Classifiers as Knowledge Models
The Concept
A trained classifier can be understood as a crystallized representation of tacit knowledge, the implicit expertise that domain experts have built through experience but can’t easily articulate.
Why This Matters
We usually think of ML models as pattern-matching engines. Train on examples, find statistical regularities, apply to new data. This framing is technically accurate but misses something important.
When the training data consists of human judgments, the model is learning to approximate human decision-making. If those humans are experts making professional judgments, the model is approximating expertise.
This reframes what you’re building. You’re not just building a classifier. You’re building an operational representation of what experts know but can’t fully explain.
How It Works
Drawing from Nonaka’s knowledge creation theory:
Explicit knowledge can be expressed in formal language, data, specifications, manuals. It’s shareable and storable.
Tacit knowledge is personal and hard to formalize. Intuitions, hunches, pattern recognition built through years of experience. It’s demonstrated in practice but not fully expressible in words.
Market researchers reviewing video for highlights are exercising tacit knowledge. They know a valuable moment when they see it, but they can’t give you a checklist that fully captures what they’re looking for.
When you train a classifier on their selections, you’re aggregating the tacit models of multiple experts into an explicit, operational form. The classifier embodies their collective judgment.
Implications
For model development: The quality of your training labels matters differently. You’re not just looking for accuracy, you’re looking for labels that reflect genuine expertise. Noisy labels from non-experts produce models that crystallize noise, not knowledge.
For model interpretation: Attention weights, feature importance, and other interpretability techniques become tools for surfacing tacit knowledge, not just debugging models. What did experts implicitly care about that even they didn’t realize?
For organizational knowledge: This creates a path from tacit to explicit knowledge, one of the hardest knowledge management problems. The model doesn’t replace experts, but it makes their expertise portable, scalable, and examinable.

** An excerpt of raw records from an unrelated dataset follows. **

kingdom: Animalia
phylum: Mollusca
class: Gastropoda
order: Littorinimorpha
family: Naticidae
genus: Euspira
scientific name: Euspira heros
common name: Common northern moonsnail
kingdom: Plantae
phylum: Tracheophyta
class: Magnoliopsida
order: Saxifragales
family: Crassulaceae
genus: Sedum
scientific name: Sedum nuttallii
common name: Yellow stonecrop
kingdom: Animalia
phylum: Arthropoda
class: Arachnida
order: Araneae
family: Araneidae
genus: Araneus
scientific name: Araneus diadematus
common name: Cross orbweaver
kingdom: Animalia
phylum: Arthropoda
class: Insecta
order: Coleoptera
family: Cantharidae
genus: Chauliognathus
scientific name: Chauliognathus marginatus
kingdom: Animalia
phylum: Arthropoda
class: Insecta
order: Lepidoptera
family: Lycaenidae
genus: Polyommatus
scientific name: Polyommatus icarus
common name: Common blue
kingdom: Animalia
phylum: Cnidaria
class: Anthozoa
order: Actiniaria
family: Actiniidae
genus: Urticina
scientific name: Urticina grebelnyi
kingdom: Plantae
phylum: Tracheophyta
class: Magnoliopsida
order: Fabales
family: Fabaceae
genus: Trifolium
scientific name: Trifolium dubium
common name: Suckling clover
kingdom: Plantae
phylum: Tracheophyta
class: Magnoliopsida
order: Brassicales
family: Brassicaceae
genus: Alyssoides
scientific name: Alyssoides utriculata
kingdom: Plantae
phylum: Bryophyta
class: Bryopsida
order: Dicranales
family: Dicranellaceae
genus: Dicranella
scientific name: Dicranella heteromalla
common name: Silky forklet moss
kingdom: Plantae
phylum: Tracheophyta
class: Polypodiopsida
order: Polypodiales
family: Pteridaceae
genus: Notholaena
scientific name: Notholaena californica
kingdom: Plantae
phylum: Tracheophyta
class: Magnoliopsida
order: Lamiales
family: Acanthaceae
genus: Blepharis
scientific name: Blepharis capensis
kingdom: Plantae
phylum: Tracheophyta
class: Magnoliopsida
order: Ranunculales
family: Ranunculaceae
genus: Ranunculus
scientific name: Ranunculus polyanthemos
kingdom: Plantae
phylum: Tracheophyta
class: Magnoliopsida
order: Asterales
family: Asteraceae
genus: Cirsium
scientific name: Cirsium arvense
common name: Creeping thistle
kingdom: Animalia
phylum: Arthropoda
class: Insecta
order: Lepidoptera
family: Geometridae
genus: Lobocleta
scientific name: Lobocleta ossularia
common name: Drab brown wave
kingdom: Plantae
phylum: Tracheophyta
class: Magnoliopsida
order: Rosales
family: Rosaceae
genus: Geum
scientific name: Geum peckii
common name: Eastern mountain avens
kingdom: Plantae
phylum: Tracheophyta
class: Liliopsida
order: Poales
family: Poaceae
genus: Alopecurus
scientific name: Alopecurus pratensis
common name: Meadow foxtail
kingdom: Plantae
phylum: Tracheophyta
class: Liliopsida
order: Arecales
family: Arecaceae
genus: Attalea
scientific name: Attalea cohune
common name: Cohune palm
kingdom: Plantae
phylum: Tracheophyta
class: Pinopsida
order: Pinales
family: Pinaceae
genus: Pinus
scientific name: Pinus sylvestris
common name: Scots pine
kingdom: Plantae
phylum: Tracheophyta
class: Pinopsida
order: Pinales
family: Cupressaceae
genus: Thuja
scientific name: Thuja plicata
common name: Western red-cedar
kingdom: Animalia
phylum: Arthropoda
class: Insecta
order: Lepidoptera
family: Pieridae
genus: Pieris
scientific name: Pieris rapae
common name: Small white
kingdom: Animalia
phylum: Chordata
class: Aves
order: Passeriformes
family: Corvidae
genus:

For model evaluation: Beyond accuracy metrics, ask: does this model make decisions the way an expert would? Would an expert look at its outputs and say “yes, that’s right”? Pure statistical evaluation may miss systematic departures from expert reasoning.
Limitations
The model captures statistical regularities in expert judgment, not the reasoning behind it. It can approximate what experts select without understanding why.
Tacit knowledge includes context-sensitivity that may not be present in training data. Experts might make different judgments in different situations in ways the model can’t adapt to.
If expert judgment is biased or inconsistent, the model crystallizes those biases and inconsistencies.